DIRECTIONS: Exactly reproduce each of the entries shown below.

-- RECORDS PROVIDED follows --

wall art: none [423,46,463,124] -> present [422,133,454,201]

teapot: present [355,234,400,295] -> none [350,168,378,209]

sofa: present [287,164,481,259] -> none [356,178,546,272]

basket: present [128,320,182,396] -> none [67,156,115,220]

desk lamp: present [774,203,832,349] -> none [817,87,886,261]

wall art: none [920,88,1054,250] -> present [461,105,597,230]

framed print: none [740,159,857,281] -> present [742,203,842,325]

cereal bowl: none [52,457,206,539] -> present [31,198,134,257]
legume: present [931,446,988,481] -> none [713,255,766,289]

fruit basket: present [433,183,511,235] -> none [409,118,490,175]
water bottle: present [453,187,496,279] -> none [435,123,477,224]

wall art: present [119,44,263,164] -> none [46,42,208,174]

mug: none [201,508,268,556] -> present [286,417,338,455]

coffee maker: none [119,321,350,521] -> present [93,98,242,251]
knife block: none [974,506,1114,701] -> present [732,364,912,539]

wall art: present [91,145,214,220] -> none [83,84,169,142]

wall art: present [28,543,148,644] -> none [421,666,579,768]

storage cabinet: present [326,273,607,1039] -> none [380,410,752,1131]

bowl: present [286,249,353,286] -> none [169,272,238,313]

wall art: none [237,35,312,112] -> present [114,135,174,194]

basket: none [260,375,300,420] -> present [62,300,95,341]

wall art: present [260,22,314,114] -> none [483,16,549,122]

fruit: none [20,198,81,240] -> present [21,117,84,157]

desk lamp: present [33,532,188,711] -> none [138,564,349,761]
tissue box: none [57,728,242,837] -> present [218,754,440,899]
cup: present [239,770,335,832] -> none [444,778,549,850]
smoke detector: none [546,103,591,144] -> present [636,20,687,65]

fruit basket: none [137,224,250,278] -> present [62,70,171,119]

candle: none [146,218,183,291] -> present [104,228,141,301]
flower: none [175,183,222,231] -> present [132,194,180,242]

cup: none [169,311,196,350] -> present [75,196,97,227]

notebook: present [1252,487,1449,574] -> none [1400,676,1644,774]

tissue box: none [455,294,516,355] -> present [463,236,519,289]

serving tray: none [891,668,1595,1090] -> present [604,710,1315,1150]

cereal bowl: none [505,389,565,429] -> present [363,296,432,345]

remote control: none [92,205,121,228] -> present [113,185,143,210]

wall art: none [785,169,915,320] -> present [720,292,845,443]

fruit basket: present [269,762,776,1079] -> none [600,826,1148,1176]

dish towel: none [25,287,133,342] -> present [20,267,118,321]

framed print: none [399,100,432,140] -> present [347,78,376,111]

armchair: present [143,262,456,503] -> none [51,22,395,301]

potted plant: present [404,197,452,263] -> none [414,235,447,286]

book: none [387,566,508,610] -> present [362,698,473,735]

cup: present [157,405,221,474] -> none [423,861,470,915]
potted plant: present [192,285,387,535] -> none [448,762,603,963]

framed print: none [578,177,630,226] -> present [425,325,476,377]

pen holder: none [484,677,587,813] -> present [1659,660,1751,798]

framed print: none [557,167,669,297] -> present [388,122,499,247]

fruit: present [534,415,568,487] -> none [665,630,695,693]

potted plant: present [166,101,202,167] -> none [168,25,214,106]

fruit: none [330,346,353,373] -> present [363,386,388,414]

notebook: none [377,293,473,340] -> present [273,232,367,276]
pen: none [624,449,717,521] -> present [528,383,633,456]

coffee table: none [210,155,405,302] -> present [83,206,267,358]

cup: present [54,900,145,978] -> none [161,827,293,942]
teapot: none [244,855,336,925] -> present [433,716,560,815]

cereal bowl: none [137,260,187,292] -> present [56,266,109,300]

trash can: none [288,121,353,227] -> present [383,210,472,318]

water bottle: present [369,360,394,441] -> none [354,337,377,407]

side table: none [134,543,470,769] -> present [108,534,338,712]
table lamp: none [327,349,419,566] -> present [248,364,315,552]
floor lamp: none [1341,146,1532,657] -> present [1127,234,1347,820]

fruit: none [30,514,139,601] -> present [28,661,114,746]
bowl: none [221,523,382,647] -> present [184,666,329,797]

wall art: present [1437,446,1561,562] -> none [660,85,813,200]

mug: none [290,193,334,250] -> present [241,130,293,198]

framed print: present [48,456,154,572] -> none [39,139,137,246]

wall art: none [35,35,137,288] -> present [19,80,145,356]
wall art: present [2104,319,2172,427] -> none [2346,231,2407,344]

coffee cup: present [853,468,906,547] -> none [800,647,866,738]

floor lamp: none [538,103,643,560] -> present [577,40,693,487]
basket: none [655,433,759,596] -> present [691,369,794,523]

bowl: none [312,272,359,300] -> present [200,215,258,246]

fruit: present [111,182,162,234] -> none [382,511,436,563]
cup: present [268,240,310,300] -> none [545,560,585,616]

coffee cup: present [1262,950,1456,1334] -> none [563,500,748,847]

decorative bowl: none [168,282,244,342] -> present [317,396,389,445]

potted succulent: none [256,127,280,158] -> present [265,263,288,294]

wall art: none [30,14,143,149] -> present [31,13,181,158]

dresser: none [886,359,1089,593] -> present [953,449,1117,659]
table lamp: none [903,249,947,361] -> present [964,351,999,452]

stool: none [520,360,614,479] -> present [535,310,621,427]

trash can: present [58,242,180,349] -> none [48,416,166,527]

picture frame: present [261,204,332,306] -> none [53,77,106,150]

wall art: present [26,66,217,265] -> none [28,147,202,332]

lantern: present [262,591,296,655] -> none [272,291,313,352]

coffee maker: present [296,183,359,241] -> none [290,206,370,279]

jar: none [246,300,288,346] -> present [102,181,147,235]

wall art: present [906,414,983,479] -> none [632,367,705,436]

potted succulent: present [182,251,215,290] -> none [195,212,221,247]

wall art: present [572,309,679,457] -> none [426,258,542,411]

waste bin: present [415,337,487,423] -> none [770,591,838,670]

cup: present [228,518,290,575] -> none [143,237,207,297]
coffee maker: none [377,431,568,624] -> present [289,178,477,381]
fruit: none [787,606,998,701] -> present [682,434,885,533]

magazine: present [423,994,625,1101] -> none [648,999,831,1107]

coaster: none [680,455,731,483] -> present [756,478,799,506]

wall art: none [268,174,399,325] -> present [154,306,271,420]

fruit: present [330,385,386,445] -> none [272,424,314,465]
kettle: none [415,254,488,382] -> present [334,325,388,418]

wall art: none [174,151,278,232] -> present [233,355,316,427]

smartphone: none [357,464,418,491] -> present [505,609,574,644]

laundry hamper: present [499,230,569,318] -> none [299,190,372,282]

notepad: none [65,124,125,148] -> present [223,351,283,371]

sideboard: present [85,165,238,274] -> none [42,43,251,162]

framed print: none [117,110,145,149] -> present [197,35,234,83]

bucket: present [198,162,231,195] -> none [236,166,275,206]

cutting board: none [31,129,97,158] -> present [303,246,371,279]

-- RECORDS PROVIDED concluded --

THE ANSWER:
wall art: none [423,46,463,124] -> present [422,133,454,201]

teapot: present [355,234,400,295] -> none [350,168,378,209]

sofa: present [287,164,481,259] -> none [356,178,546,272]

basket: present [128,320,182,396] -> none [67,156,115,220]

desk lamp: present [774,203,832,349] -> none [817,87,886,261]

wall art: none [920,88,1054,250] -> present [461,105,597,230]

framed print: none [740,159,857,281] -> present [742,203,842,325]

cereal bowl: none [52,457,206,539] -> present [31,198,134,257]
legume: present [931,446,988,481] -> none [713,255,766,289]

fruit basket: present [433,183,511,235] -> none [409,118,490,175]
water bottle: present [453,187,496,279] -> none [435,123,477,224]

wall art: present [119,44,263,164] -> none [46,42,208,174]

mug: none [201,508,268,556] -> present [286,417,338,455]

coffee maker: none [119,321,350,521] -> present [93,98,242,251]
knife block: none [974,506,1114,701] -> present [732,364,912,539]

wall art: present [91,145,214,220] -> none [83,84,169,142]

wall art: present [28,543,148,644] -> none [421,666,579,768]

storage cabinet: present [326,273,607,1039] -> none [380,410,752,1131]

bowl: present [286,249,353,286] -> none [169,272,238,313]

wall art: none [237,35,312,112] -> present [114,135,174,194]

basket: none [260,375,300,420] -> present [62,300,95,341]

wall art: present [260,22,314,114] -> none [483,16,549,122]

fruit: none [20,198,81,240] -> present [21,117,84,157]

desk lamp: present [33,532,188,711] -> none [138,564,349,761]
tissue box: none [57,728,242,837] -> present [218,754,440,899]
cup: present [239,770,335,832] -> none [444,778,549,850]
smoke detector: none [546,103,591,144] -> present [636,20,687,65]

fruit basket: none [137,224,250,278] -> present [62,70,171,119]

candle: none [146,218,183,291] -> present [104,228,141,301]
flower: none [175,183,222,231] -> present [132,194,180,242]

cup: none [169,311,196,350] -> present [75,196,97,227]

notebook: present [1252,487,1449,574] -> none [1400,676,1644,774]

tissue box: none [455,294,516,355] -> present [463,236,519,289]

serving tray: none [891,668,1595,1090] -> present [604,710,1315,1150]

cereal bowl: none [505,389,565,429] -> present [363,296,432,345]

remote control: none [92,205,121,228] -> present [113,185,143,210]

wall art: none [785,169,915,320] -> present [720,292,845,443]

fruit basket: present [269,762,776,1079] -> none [600,826,1148,1176]

dish towel: none [25,287,133,342] -> present [20,267,118,321]

framed print: none [399,100,432,140] -> present [347,78,376,111]

armchair: present [143,262,456,503] -> none [51,22,395,301]

potted plant: present [404,197,452,263] -> none [414,235,447,286]

book: none [387,566,508,610] -> present [362,698,473,735]

cup: present [157,405,221,474] -> none [423,861,470,915]
potted plant: present [192,285,387,535] -> none [448,762,603,963]

framed print: none [578,177,630,226] -> present [425,325,476,377]

pen holder: none [484,677,587,813] -> present [1659,660,1751,798]

framed print: none [557,167,669,297] -> present [388,122,499,247]

fruit: present [534,415,568,487] -> none [665,630,695,693]

potted plant: present [166,101,202,167] -> none [168,25,214,106]

fruit: none [330,346,353,373] -> present [363,386,388,414]

notebook: none [377,293,473,340] -> present [273,232,367,276]
pen: none [624,449,717,521] -> present [528,383,633,456]

coffee table: none [210,155,405,302] -> present [83,206,267,358]

cup: present [54,900,145,978] -> none [161,827,293,942]
teapot: none [244,855,336,925] -> present [433,716,560,815]

cereal bowl: none [137,260,187,292] -> present [56,266,109,300]

trash can: none [288,121,353,227] -> present [383,210,472,318]

water bottle: present [369,360,394,441] -> none [354,337,377,407]

side table: none [134,543,470,769] -> present [108,534,338,712]
table lamp: none [327,349,419,566] -> present [248,364,315,552]
floor lamp: none [1341,146,1532,657] -> present [1127,234,1347,820]

fruit: none [30,514,139,601] -> present [28,661,114,746]
bowl: none [221,523,382,647] -> present [184,666,329,797]

wall art: present [1437,446,1561,562] -> none [660,85,813,200]

mug: none [290,193,334,250] -> present [241,130,293,198]

framed print: present [48,456,154,572] -> none [39,139,137,246]

wall art: none [35,35,137,288] -> present [19,80,145,356]
wall art: present [2104,319,2172,427] -> none [2346,231,2407,344]

coffee cup: present [853,468,906,547] -> none [800,647,866,738]

floor lamp: none [538,103,643,560] -> present [577,40,693,487]
basket: none [655,433,759,596] -> present [691,369,794,523]

bowl: none [312,272,359,300] -> present [200,215,258,246]

fruit: present [111,182,162,234] -> none [382,511,436,563]
cup: present [268,240,310,300] -> none [545,560,585,616]

coffee cup: present [1262,950,1456,1334] -> none [563,500,748,847]

decorative bowl: none [168,282,244,342] -> present [317,396,389,445]

potted succulent: none [256,127,280,158] -> present [265,263,288,294]

wall art: none [30,14,143,149] -> present [31,13,181,158]

dresser: none [886,359,1089,593] -> present [953,449,1117,659]
table lamp: none [903,249,947,361] -> present [964,351,999,452]

stool: none [520,360,614,479] -> present [535,310,621,427]

trash can: present [58,242,180,349] -> none [48,416,166,527]

picture frame: present [261,204,332,306] -> none [53,77,106,150]

wall art: present [26,66,217,265] -> none [28,147,202,332]

lantern: present [262,591,296,655] -> none [272,291,313,352]

coffee maker: present [296,183,359,241] -> none [290,206,370,279]

jar: none [246,300,288,346] -> present [102,181,147,235]

wall art: present [906,414,983,479] -> none [632,367,705,436]

potted succulent: present [182,251,215,290] -> none [195,212,221,247]

wall art: present [572,309,679,457] -> none [426,258,542,411]

waste bin: present [415,337,487,423] -> none [770,591,838,670]

cup: present [228,518,290,575] -> none [143,237,207,297]
coffee maker: none [377,431,568,624] -> present [289,178,477,381]
fruit: none [787,606,998,701] -> present [682,434,885,533]

magazine: present [423,994,625,1101] -> none [648,999,831,1107]

coaster: none [680,455,731,483] -> present [756,478,799,506]

wall art: none [268,174,399,325] -> present [154,306,271,420]

fruit: present [330,385,386,445] -> none [272,424,314,465]
kettle: none [415,254,488,382] -> present [334,325,388,418]

wall art: none [174,151,278,232] -> present [233,355,316,427]

smartphone: none [357,464,418,491] -> present [505,609,574,644]

laundry hamper: present [499,230,569,318] -> none [299,190,372,282]

notepad: none [65,124,125,148] -> present [223,351,283,371]

sideboard: present [85,165,238,274] -> none [42,43,251,162]

framed print: none [117,110,145,149] -> present [197,35,234,83]

bucket: present [198,162,231,195] -> none [236,166,275,206]

cutting board: none [31,129,97,158] -> present [303,246,371,279]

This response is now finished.